Saturday, January 29, 2011

I like a little variety every now and then.

After a week in the slabs, we were starting to fall victim to the ennui that sometimes permeates that place. So we packed up and headed further into the desert, along the edge of a bombing range.
These are the signs warning you that if you continue, you very well may be blown to little bits. Helpful, yes?

We lived for a few days in the wilderness before traveling on through the desert and eventually meeting up with I-10. Here, a very important decision was made. If we turned left, we would go back to LA. If we went right, we could go to Las Vegas.  


I don't have any pictures of Vegas.

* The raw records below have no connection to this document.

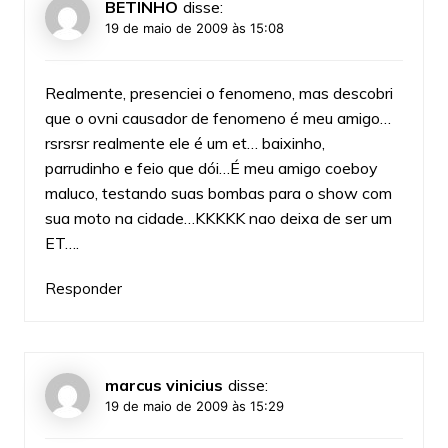
BETINHO
disse:
19 de maio de 2009 às 15:08
Realmente, presenciei o fenomeno, mas descobri
que o ovni causador de fenomeno é meu amigo…
rsrsrsr realmente ele é um et… baixinho,
parrudinho e feio que dói…É meu amigo coeboy
maluco, testando suas bombas para o show com
sua moto na cidade…KKKKK nao deixa de ser um
ET….
Responder
marcus vinicius
disse:
19 de maio de 2009 às 15:29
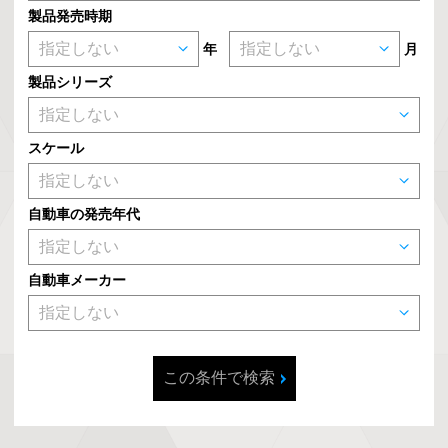
製品発売時期
年
月
製品シリーズ
スケール
自動車の発売年代
自動車メーカー
この条件で検索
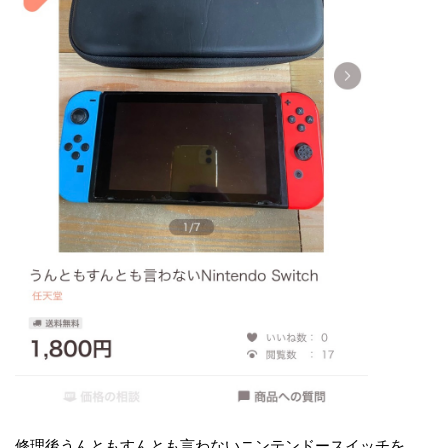
修理後うんともすんとも言わないニンテンドースイッチを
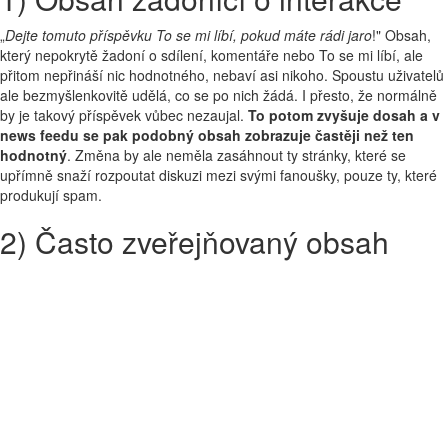
„
Dejte tomuto příspěvku To se mi líbí, pokud máte rádi jaro
!" Obsah,
který nepokrytě žadoní o sdílení, komentáře nebo To se mi líbí, ale
přitom nepřináší nic hodnotného, nebaví asi nikoho. Spoustu uživatelů
ale bezmyšlenkovitě udělá, co se po nich žádá. I přesto, že normálně
by je takový příspěvek vůbec nezaujal.
To potom zvyšuje dosah a v
news feedu se pak podobný obsah zobrazuje častěji než ten
hodnotný
. Změna by ale neměla zasáhnout ty stránky, které se
upřímně snaží rozpoutat diskuzi mezi svými fanoušky, pouze ty, které
produkují spam.
2) Často zveřejňovaný obsah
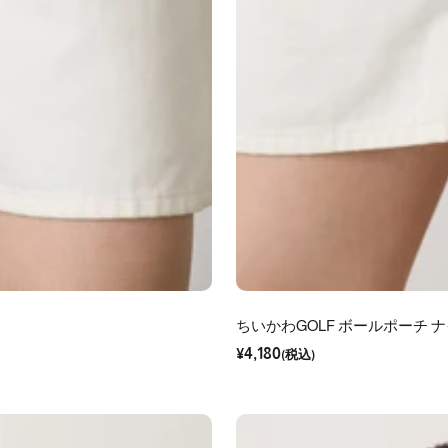
ちいかわGOLF ボールポーチ 
セ
¥4,180
ー
(税込)
ル
価
格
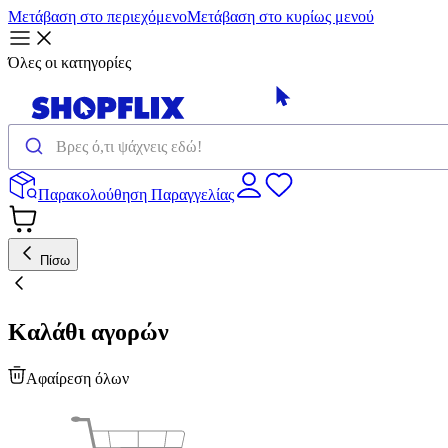
Μετάβαση στο περιεχόμενο
Μετάβαση στο κυρίως μενού
Όλες οι κατηγορίες
Παρακολούθηση Παραγγελίας
Πίσω
Καλάθι αγορών
Αφαίρεση όλων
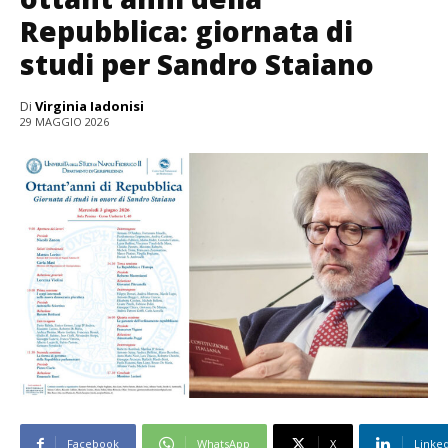
Repubblica: giornata di
studi per Sandro Staiano
Di
Virginia Iadonisi
29 MAGGIO 2026
Facebook
WhatsApp
X
Linke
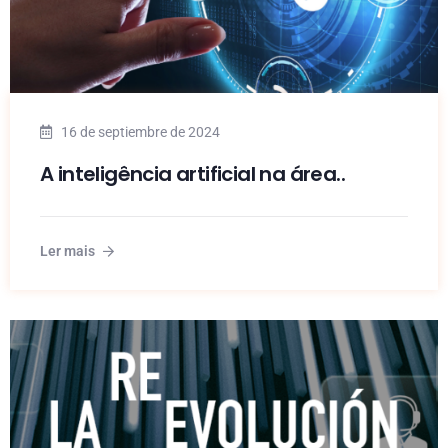
16 de septiembre de 2024
A inteligência artificial na área..
Ler mais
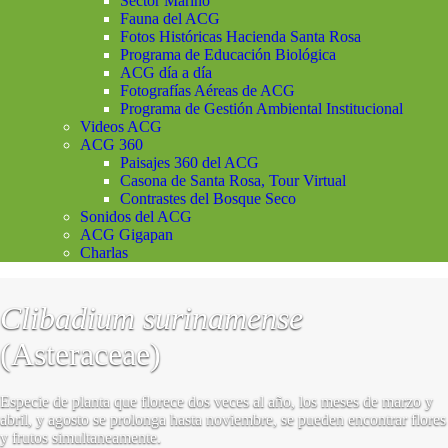
Sector Marino
Fauna del ACG
Fotos Históricas Hacienda Santa Rosa
Programa de Educación Biológica
ACG día a día
Fotografías Aéreas de ACG
Programa de Gestión Ambiental Institucional
Videos ACG
ACG 360
Paisajes 360 del ACG
Casona de Santa Rosa, Tour Virtual
Contrastes del Bosque Seco
Sonidos del ACG
ACG Gigapan
Charlas
Clibadium surinamense
(Asteraceae)
Especie de planta que florece dos veces al año, los meses de marzo y
abril, y agosto se prolonga hasta noviembre, se pueden encontrar flores
y frutos simultaneamente.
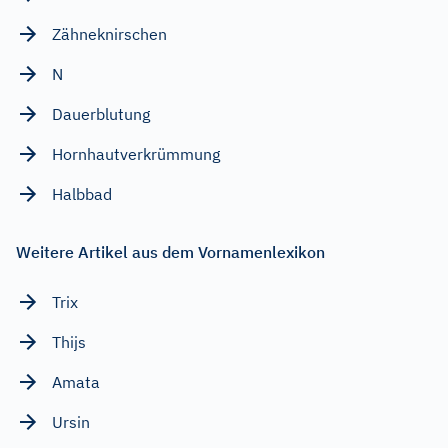
Zähneknirschen
N
Dauerblutung
Hornhautverkrümmung
Halbbad
Weitere Artikel aus dem Vornamenlexikon
Trix
Thijs
Amata
Ursin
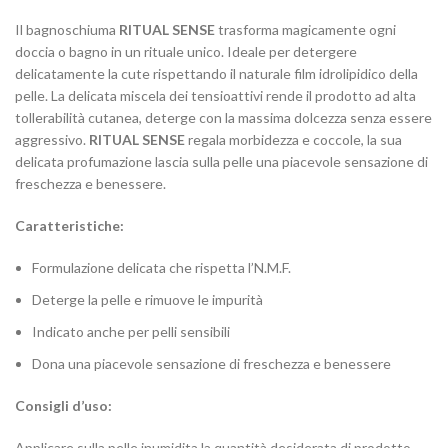
Il bagnoschiuma
RITUAL SENSE
trasforma magicamente ogni
doccia o bagno in un rituale unico. Ideale per detergere
delicatamente la cute rispettando il naturale film idrolipidico della
pelle. La delicata miscela dei tensioattivi rende il prodotto ad alta
tollerabilità cutanea, deterge con la massima dolcezza senza essere
aggressivo.
RITUAL SENSE
regala morbidezza e coccole, la sua
delicata profumazione lascia sulla pelle una piacevole sensazione di
freschezza e benessere.
Caratteristiche:
Formulazione delicata che rispetta l’N.M.F.
Deterge la pelle e rimuove le impurità
Indicato anche per pelli sensibili
Dona una piacevole sensazione di freschezza e benessere
Consigli d’uso:
Applicare sulla pelle inumidita la quantità desiderata di prodotto.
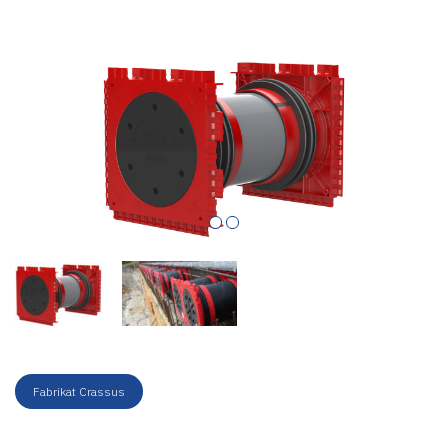
Fabrikat Crassus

Suffice to say, it was one of the most beautiful and puerile places I've ever been, and I adore it. I want to roll around in it, get it all over me, and fall asleep snuggled up in it, inhaling its scent. Ah, Las Vegas, you have ruined me.

Then it was back to the desert, Death Valley this time. We wandered all over the valley floor and backpacked in the Funeral Mountains. And I am not even a little dead. Take that, menacingly named places!
Earlier this day, I had reacted with dismissive derision to a comment of Hunter's. Something about how everything has a spirit, even rocks. Here, he sings a long, dramatic and heartfelt song about rocks while studiously ignoring me.

We hiked up a rocky canyon to the ruins of Hungry Bill's Ranch. There are old stone walls and 100 year old fruit trees up there. Also, once we began getting up into the mountains, there are springs and even snow on the ground. Not how you would imagine death Valley at all.









But this was a little more like it:

After we got back to Los Angeles, we were still shaking sand out of our clothes and hair for days.